Пища. Хоть его генетически измененное тело и обладало великолепной способностью к регенерации и заживлению, ему все равно требовалась пища — витамины, минеральные соли, углеводы, белки, то есть те строительные элементы, с помощью которых поврежденные ткани могли восстанавливаться. И впервые после того, как он встал со стола в морге, Эрик ощутил голод.
Он нерешительно поплелся в кухню и подошел к большому холодильнику.

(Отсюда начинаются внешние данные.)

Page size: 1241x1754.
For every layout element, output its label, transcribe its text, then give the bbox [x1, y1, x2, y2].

Ему показалось, что краем глаза он увидел, как что-то выползает из-под розетки на стене. Что-то длинное и тонкое. Насекомообразное. Угрожающее. Но он знал, что это ему только кажется. Он и раньше видел такие вещи. Все это симптомы поражения головного мозга. Ему следует просто не обращать внимания, не пугаться, несмотря на то, что он слышит топот многочисленных ножек этого насекомого по полу. Топ-топ-топ. Он отказывался смотреть. Убирайся. Он крепко держался за ручку холодильника. Топ-топ-топ. Сжал зубы. Убирайся. Звук смолк. Когда он снова рискнул взглянуть на розетку, ничего необычного там не было, никакого насекомого.

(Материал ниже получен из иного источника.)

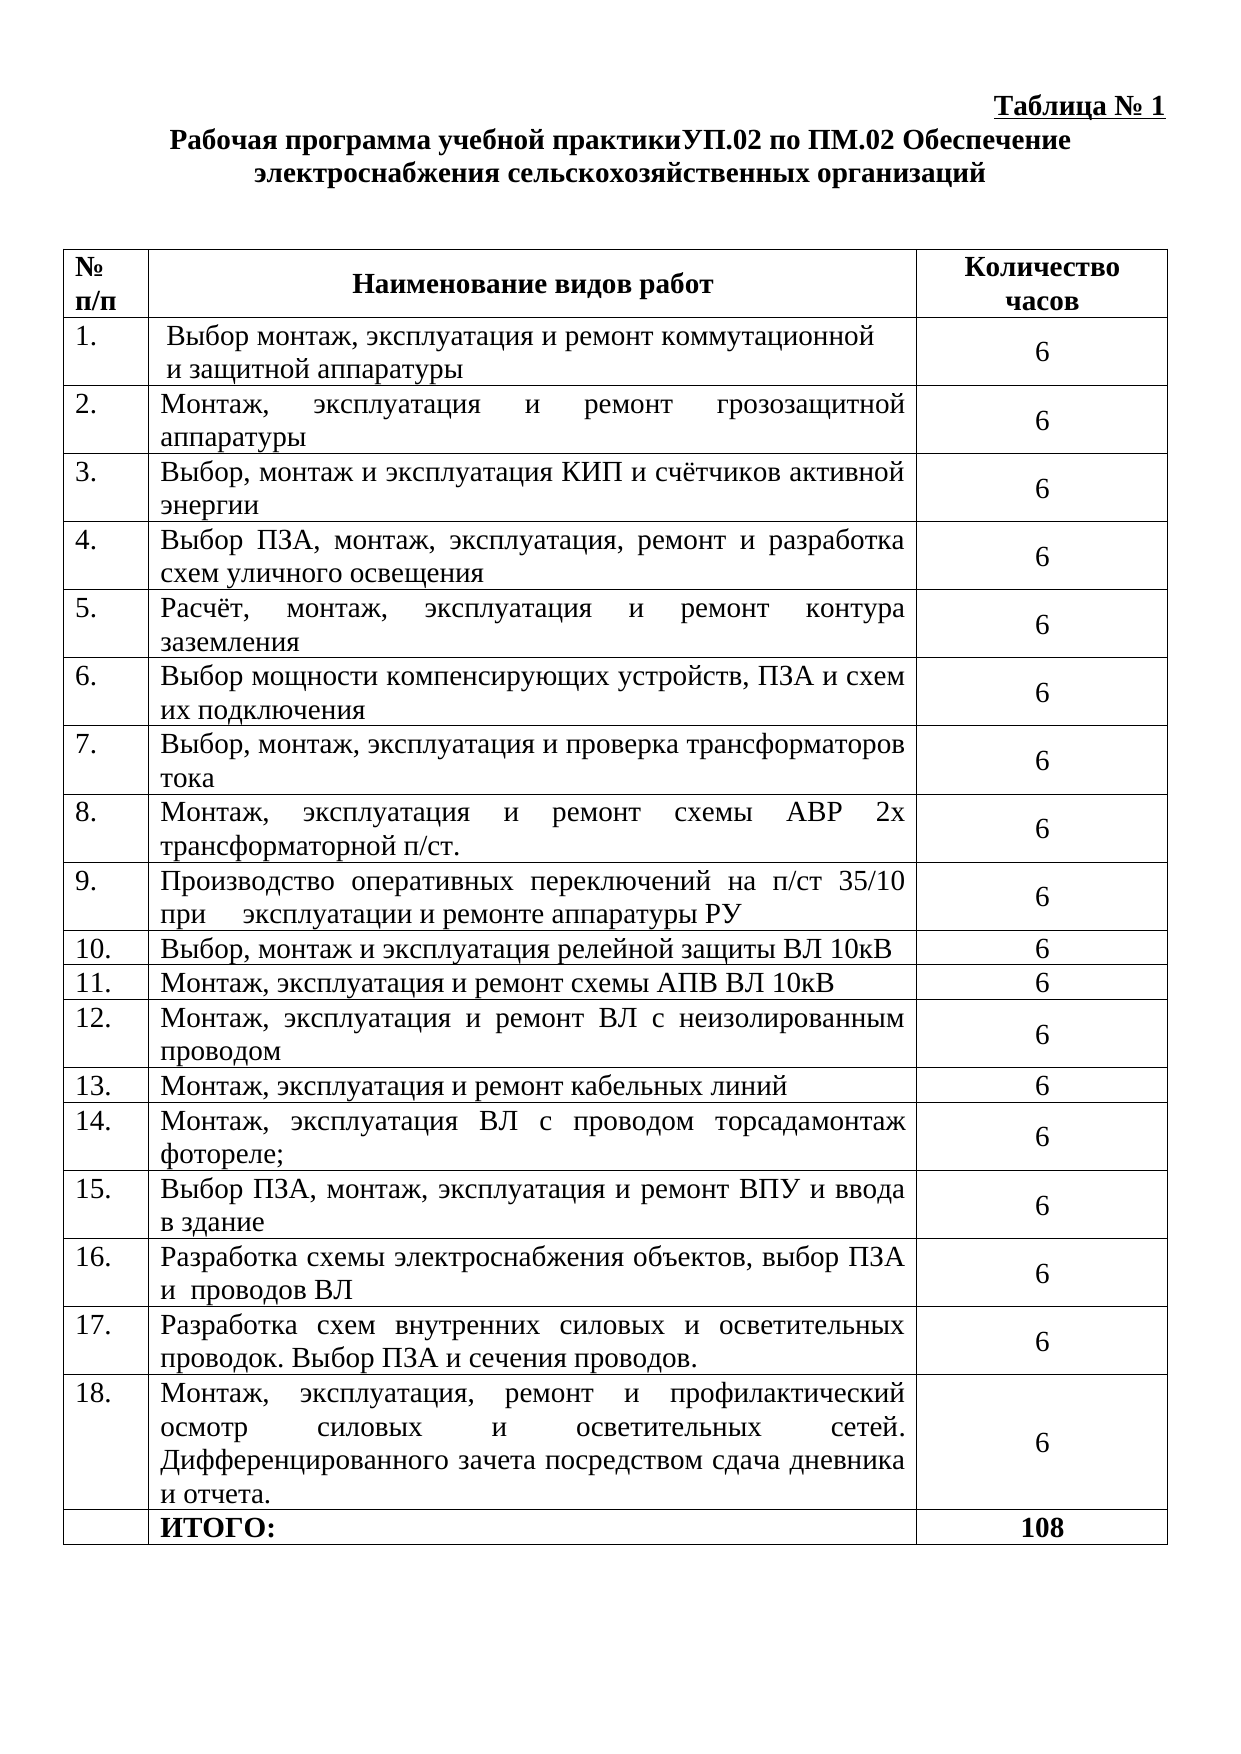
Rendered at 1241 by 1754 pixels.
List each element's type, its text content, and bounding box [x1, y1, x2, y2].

table_cell 6 [917, 726, 1167, 793]
table_cell [64, 1000, 148, 1067]
table_cell [64, 795, 148, 862]
table_cell [64, 965, 148, 999]
table_cell [64, 454, 148, 521]
table_cell Монтаж, эксплуатация и ремонт схемы АПВ ВЛ 10кВ [149, 965, 916, 999]
table_cell [64, 1068, 148, 1102]
table_cell Монтаж, эксплуатация и ремонт кабельных линий [149, 1068, 916, 1102]
table_cell Выбор, монтаж и эксплуатация релейной защиты ВЛ 10кВ [149, 931, 916, 964]
subtitle Таблица № 1 [157, 88, 1165, 122]
table_cell [64, 1103, 148, 1170]
table_cell Выбор мощности компенсирующих устройств, ПЗА и схем их подключения [149, 658, 916, 725]
table_header № п/п [64, 250, 148, 317]
table_cell [64, 1239, 148, 1306]
table_cell [64, 1510, 148, 1544]
table_header Количество часов [917, 250, 1167, 317]
table_cell [64, 1171, 148, 1238]
table_cell Выбор, монтаж и эксплуатация КИП и счётчиков активной энергии [149, 454, 916, 521]
table_cell Монтаж, эксплуатация и ремонт грозозащитной аппаратуры [149, 386, 916, 453]
table_cell Разработка схемы электроснабжения объектов, выбор ПЗА и проводов ВЛ [149, 1239, 916, 1306]
table_header Наименование видов работ [149, 250, 916, 317]
table_cell 6 [917, 1000, 1167, 1067]
table_cell 6 [917, 386, 1167, 453]
table_cell 108 [917, 1510, 1167, 1544]
table_cell [64, 590, 148, 657]
table_cell 6 [917, 1307, 1167, 1374]
table_cell 6 [917, 795, 1167, 862]
table_cell Монтаж, эксплуатация, ремонт и профилактический осмотр силовых и осветительных сетей. Дифференцированного зачета посредством сдача дневника и отчета. [149, 1375, 916, 1509]
table_cell 6 [917, 318, 1167, 385]
table_cell Выбор ПЗА, монтаж, эксплуатация и ремонт ВПУ и ввода в здание [149, 1171, 916, 1238]
table_cell Монтаж, эксплуатация и ремонт ВЛ с неизолированным проводом [149, 1000, 916, 1067]
table_cell Разработка схем внутренних силовых и осветительных проводок. Выбор ПЗА и сечения проводов. [149, 1307, 916, 1374]
table_cell Монтаж, эксплуатация ВЛ с проводом торсадамонтаж фотореле; [149, 1103, 916, 1170]
table_cell 6 [917, 522, 1167, 589]
table_cell [64, 726, 148, 793]
table_cell [64, 318, 148, 385]
table_cell Выбор монтаж, эксплуатация и ремонт коммутационной и защитной аппаратуры [149, 318, 916, 385]
table_cell 6 [917, 1068, 1167, 1102]
table_cell [64, 522, 148, 589]
table_cell 6 [917, 1375, 1167, 1509]
table_cell 6 [917, 863, 1167, 930]
table_cell [64, 1375, 148, 1509]
table_cell 6 [917, 1171, 1167, 1238]
table_cell Монтаж, эксплуатация и ремонт схемы АВР 2х трансформаторной п/ст. [149, 795, 916, 862]
table_cell [64, 931, 148, 964]
table_cell [64, 386, 148, 453]
table_cell [64, 1307, 148, 1374]
table_cell Производство оперативных переключений на п/ст 35/10 при эксплуатации и ремонте аппаратуры РУ [149, 863, 916, 930]
table_cell 6 [917, 658, 1167, 725]
text Рабочая программа учебной практикиУП.02 по ПМ.02 Обеспечение электроснабжения сельскохозяйственных организаций [75, 122, 1165, 189]
table_cell [64, 658, 148, 725]
table_cell 6 [917, 931, 1167, 964]
table_cell Расчёт, монтаж, эксплуатация и ремонт контура заземления [149, 590, 916, 657]
table_cell 6 [917, 1103, 1167, 1170]
table_cell Выбор, монтаж, эксплуатация и проверка трансформаторов тока [149, 726, 916, 793]
table_cell 6 [917, 965, 1167, 999]
table_cell 6 [917, 1239, 1167, 1306]
table_cell [64, 863, 148, 930]
table_cell Выбор ПЗА, монтаж, эксплуатация, ремонт и разработка схем уличного освещения [149, 522, 916, 589]
table_cell ИТОГО: [149, 1510, 916, 1544]
table_cell 6 [917, 454, 1167, 521]
table_cell 6 [917, 590, 1167, 657]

Только теперь за кухонным столом сидел его давно умерший дядя Барри и ухмылялся. Когда Эрик был ребенком, его часто оставляли с дядей Барри Хэмпстедом, который насиловал его, а он боялся кому-нибудь рассказать. Барри грозил, что побьет его, отрежет ему пенис, если он проговорится, и эти угрозы были такими страшными и реальными, что Эрик ни на минуту не сомневался, что дядя их выполнит. Теперь дядя Барри сидел за столом, положив одну руку на колено, и говорил:
— Иди сюда, милая крошка, давай поиграемся. — И Эрик слышал этот голос так же ясно, как тридцать пять лет назад, но в то же время знал, что ни сам человек, ни его голос не являются реальностью. И он боялся дяди Барри так же сильно, как и много лет назад, хотя и понимал, что сейчас уж ненавистному дяде до него не дотянуться.